*Data in this exercise:*
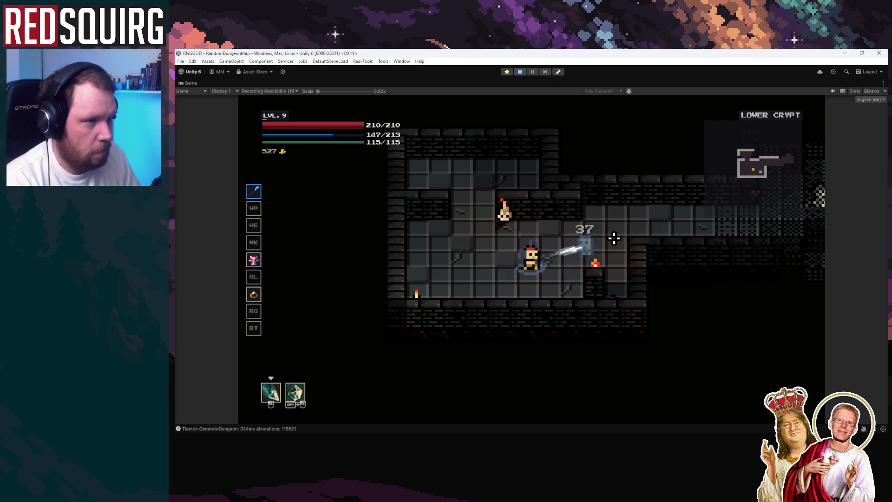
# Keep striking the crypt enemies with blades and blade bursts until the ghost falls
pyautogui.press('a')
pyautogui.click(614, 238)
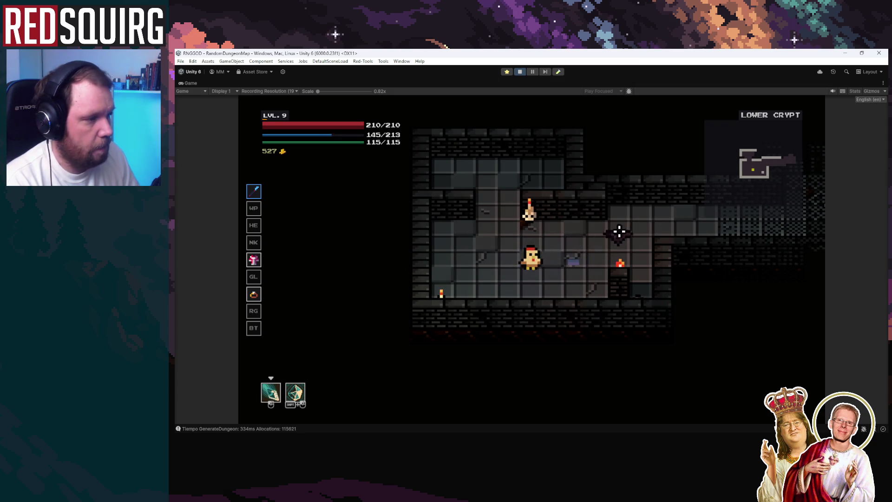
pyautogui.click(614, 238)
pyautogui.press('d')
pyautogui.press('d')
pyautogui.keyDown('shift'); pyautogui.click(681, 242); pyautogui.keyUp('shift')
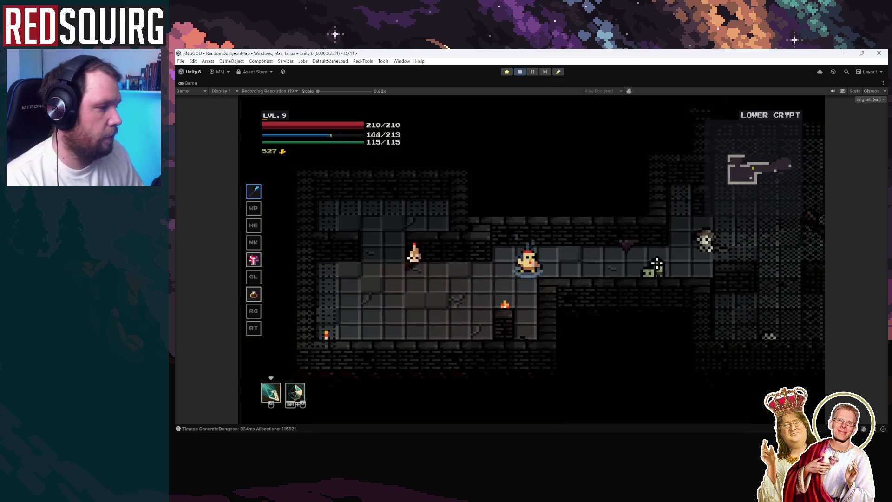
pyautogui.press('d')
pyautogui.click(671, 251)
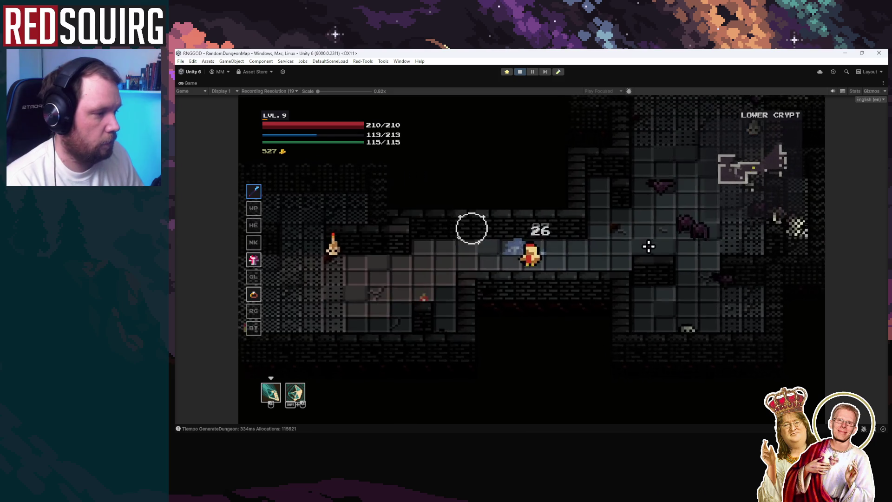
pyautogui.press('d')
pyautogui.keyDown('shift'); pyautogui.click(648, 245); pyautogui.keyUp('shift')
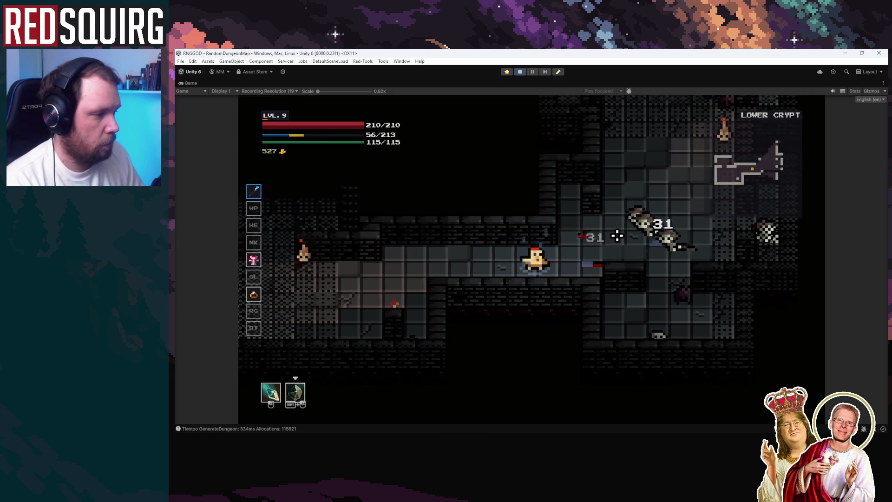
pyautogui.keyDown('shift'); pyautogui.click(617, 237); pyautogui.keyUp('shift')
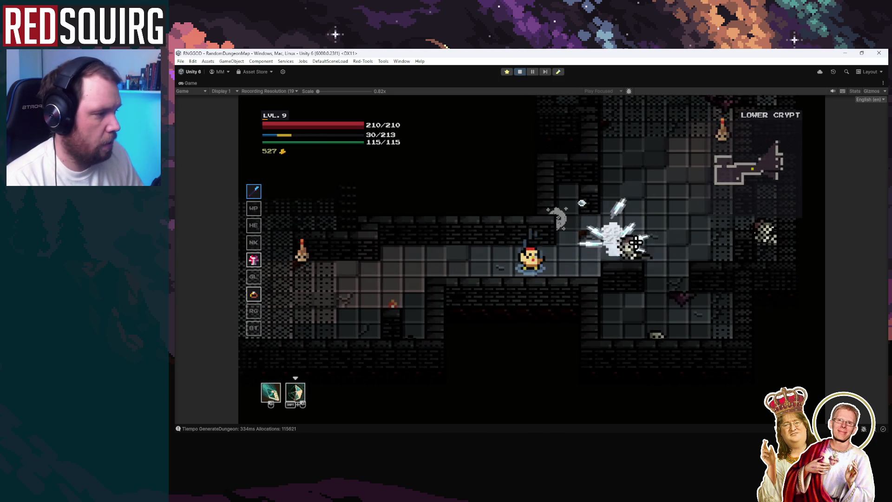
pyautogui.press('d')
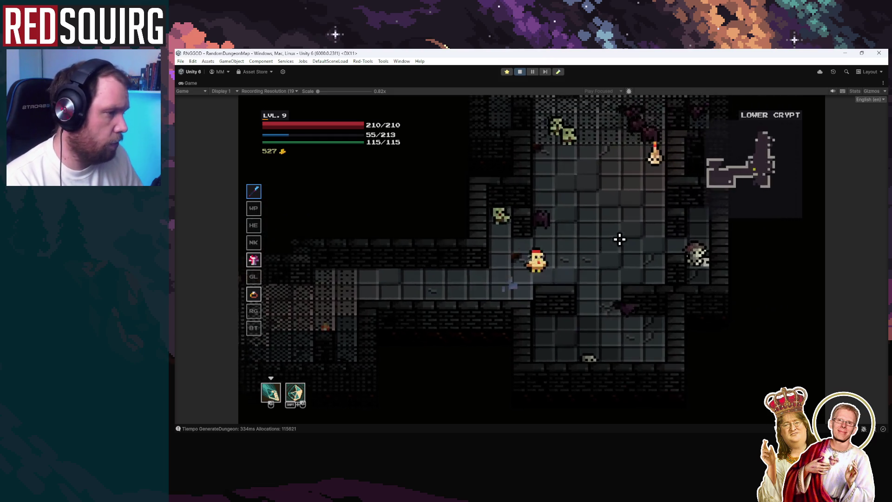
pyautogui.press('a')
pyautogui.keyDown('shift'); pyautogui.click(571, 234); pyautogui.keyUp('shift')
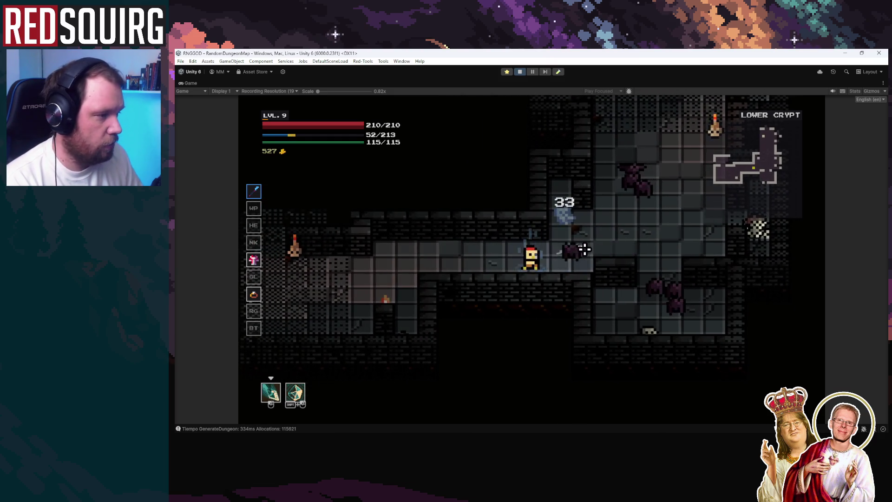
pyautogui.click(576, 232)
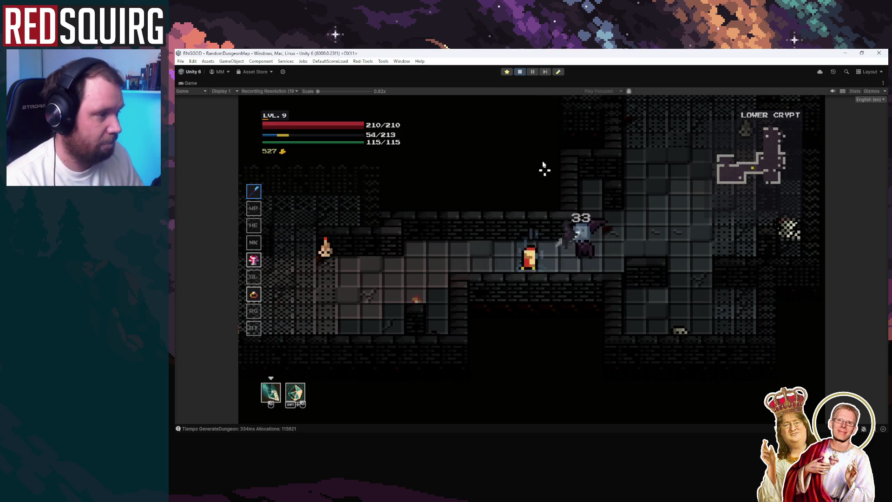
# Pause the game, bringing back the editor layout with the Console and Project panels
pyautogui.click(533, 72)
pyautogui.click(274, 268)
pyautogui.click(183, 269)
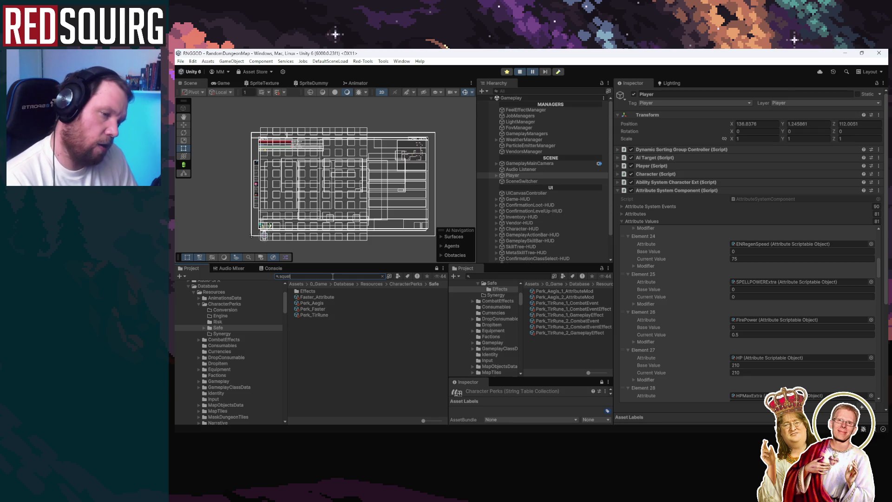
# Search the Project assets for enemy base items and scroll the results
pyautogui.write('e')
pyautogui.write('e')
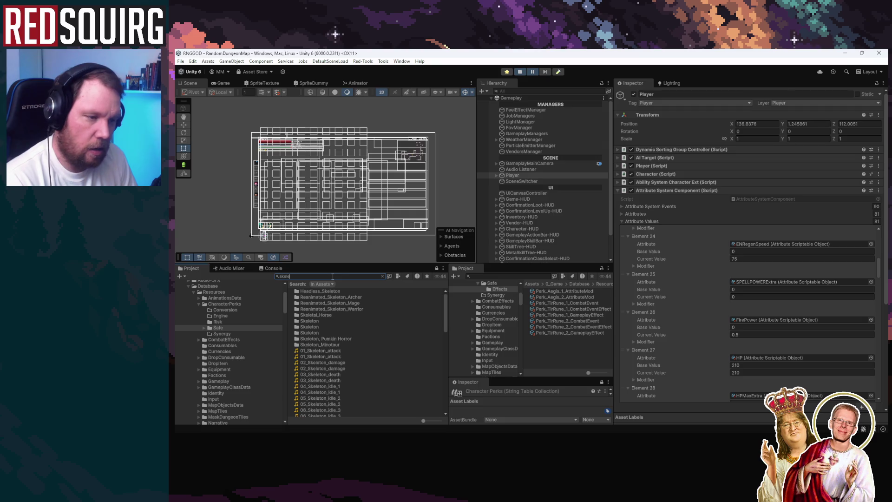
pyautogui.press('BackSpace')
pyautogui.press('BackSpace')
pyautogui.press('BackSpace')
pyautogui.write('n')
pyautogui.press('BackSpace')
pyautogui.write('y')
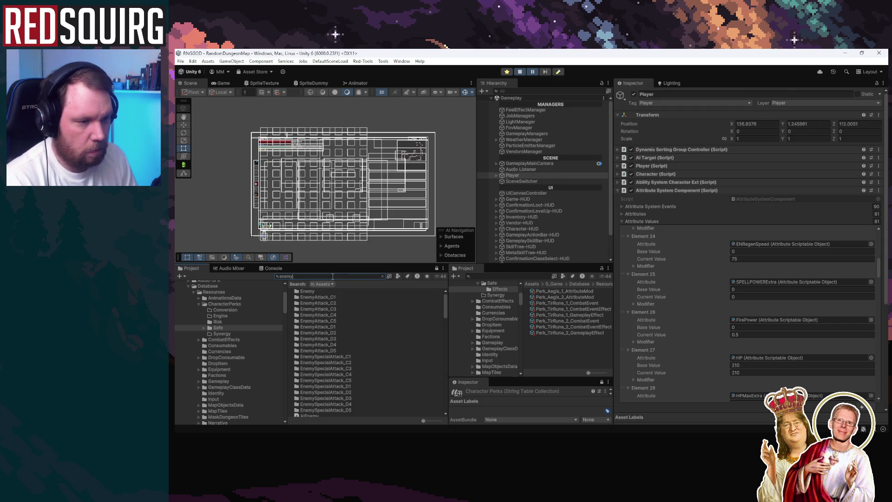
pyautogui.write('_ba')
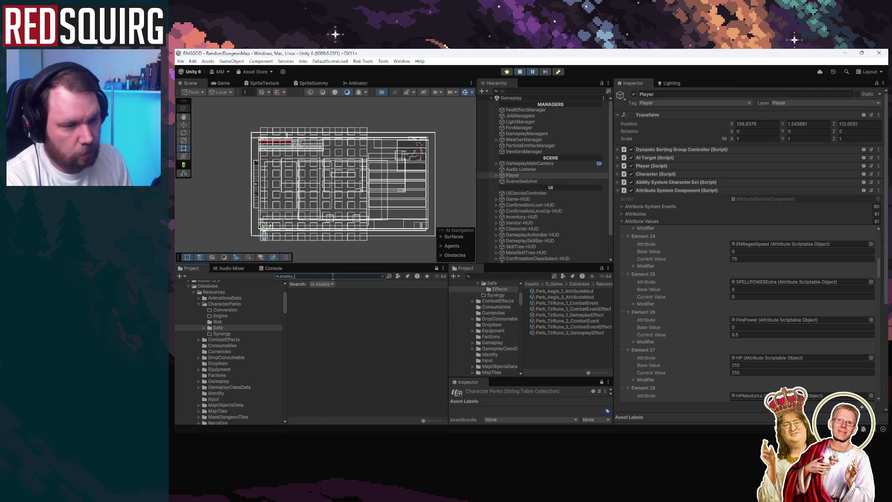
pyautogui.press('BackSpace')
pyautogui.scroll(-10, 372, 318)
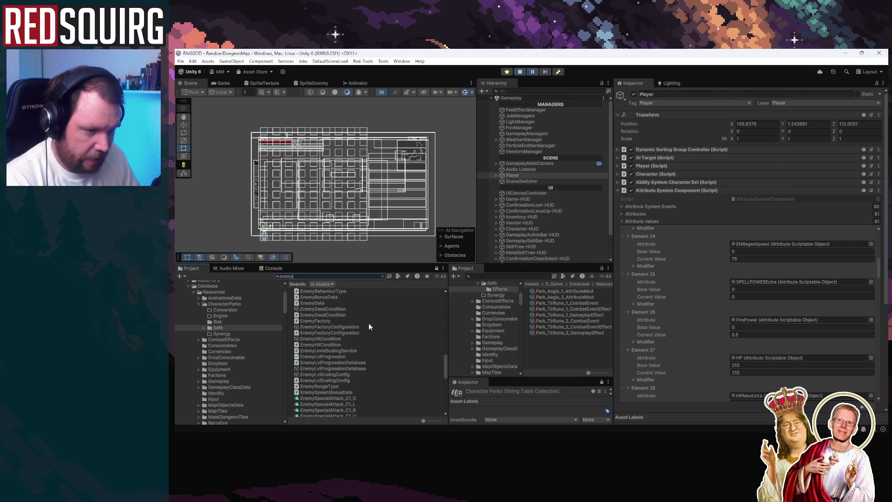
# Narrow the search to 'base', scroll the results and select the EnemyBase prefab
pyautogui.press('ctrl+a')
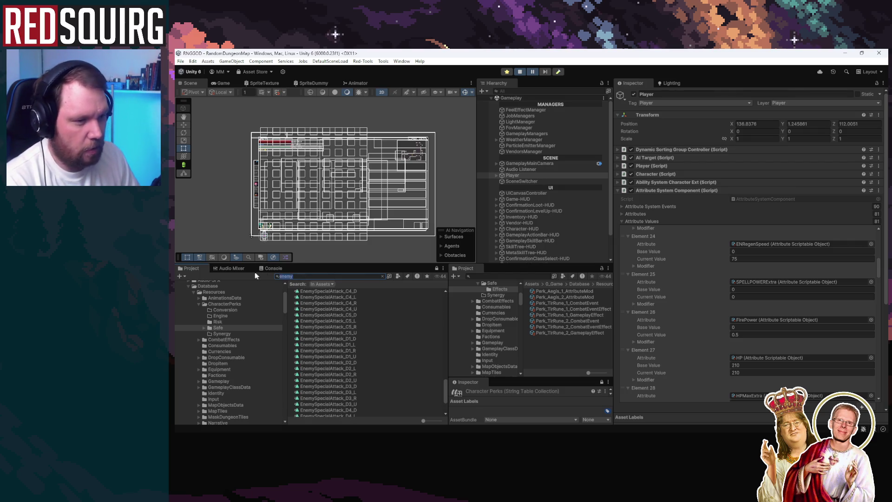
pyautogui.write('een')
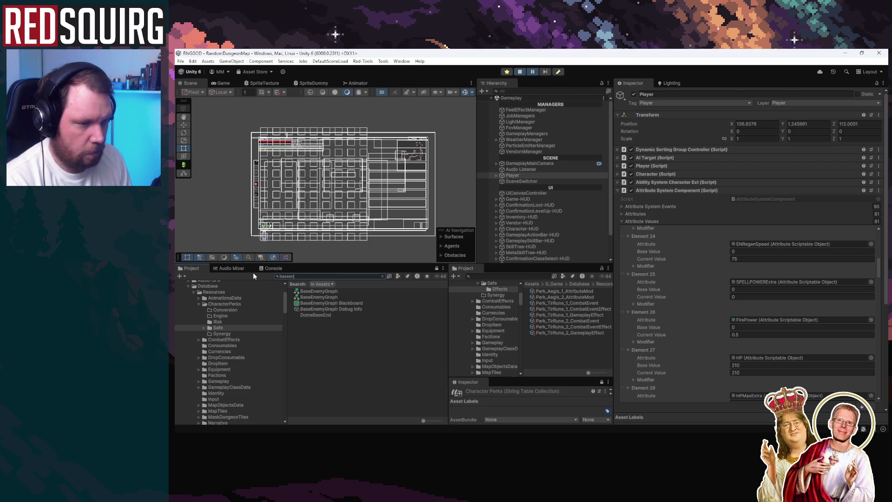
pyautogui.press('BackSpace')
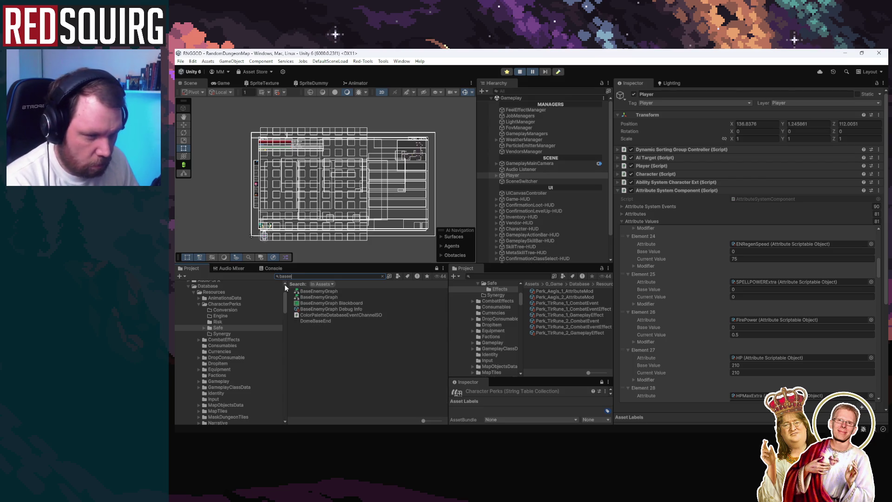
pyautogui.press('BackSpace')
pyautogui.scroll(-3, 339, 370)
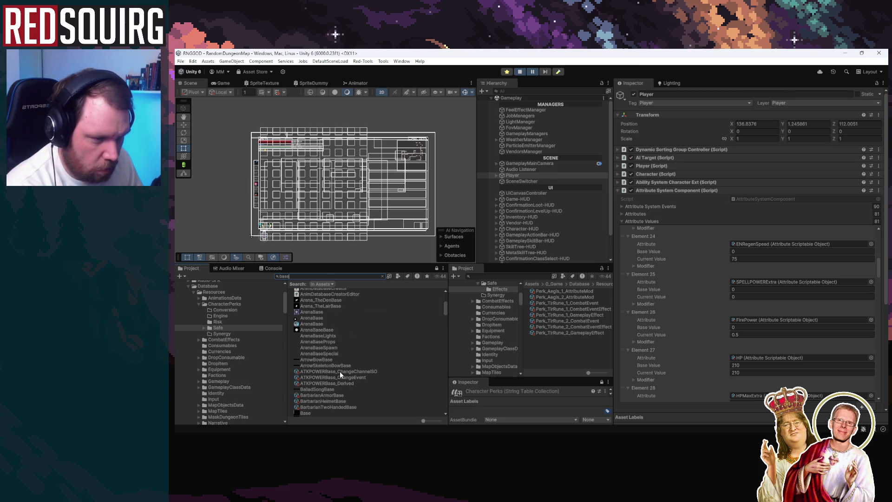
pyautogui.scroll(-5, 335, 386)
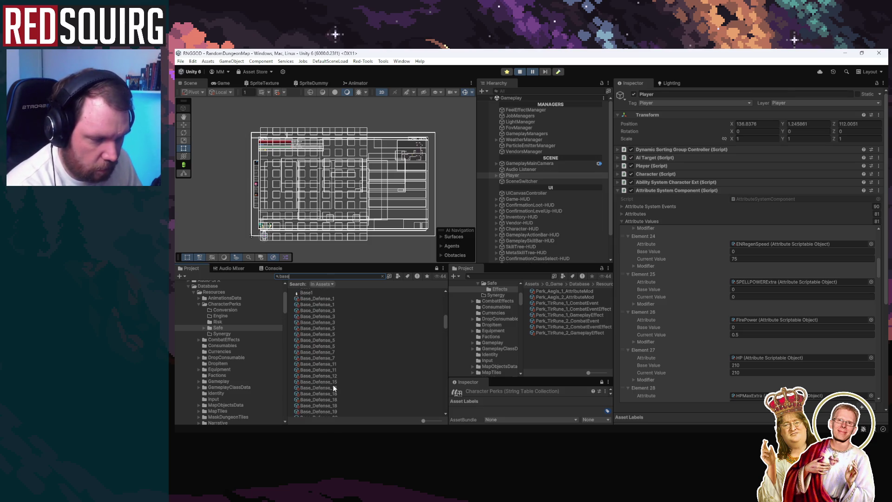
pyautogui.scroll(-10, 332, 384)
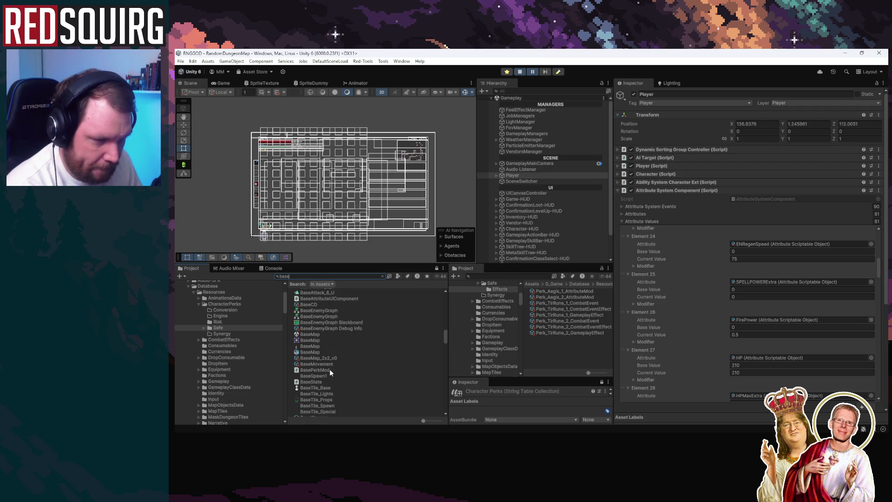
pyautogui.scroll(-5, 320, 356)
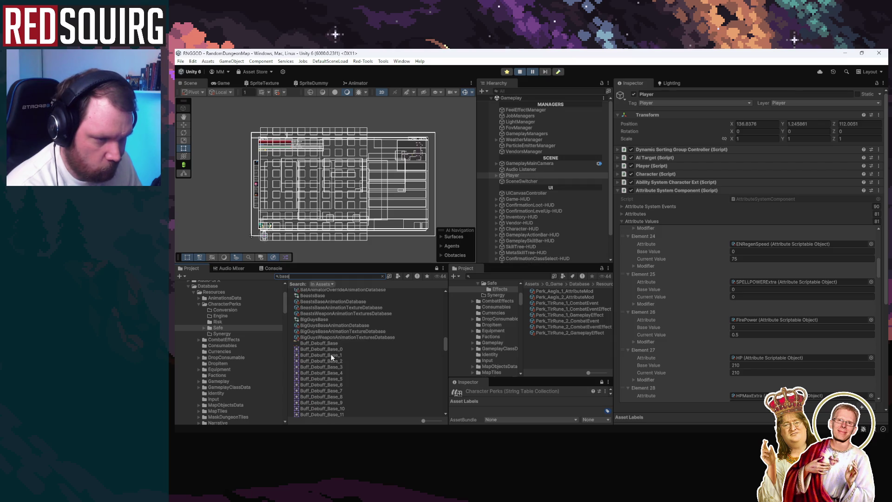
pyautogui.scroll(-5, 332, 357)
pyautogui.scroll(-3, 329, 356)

*Task directions:* Where does the word "with" appear in the listing above? Copy every line that holds it.

*Solution to this problem:*
# Keep striking the crypt enemies with blades and blade bursts until the ghost falls
# Pause the game, bringing back the editor layout with the Console and Project panels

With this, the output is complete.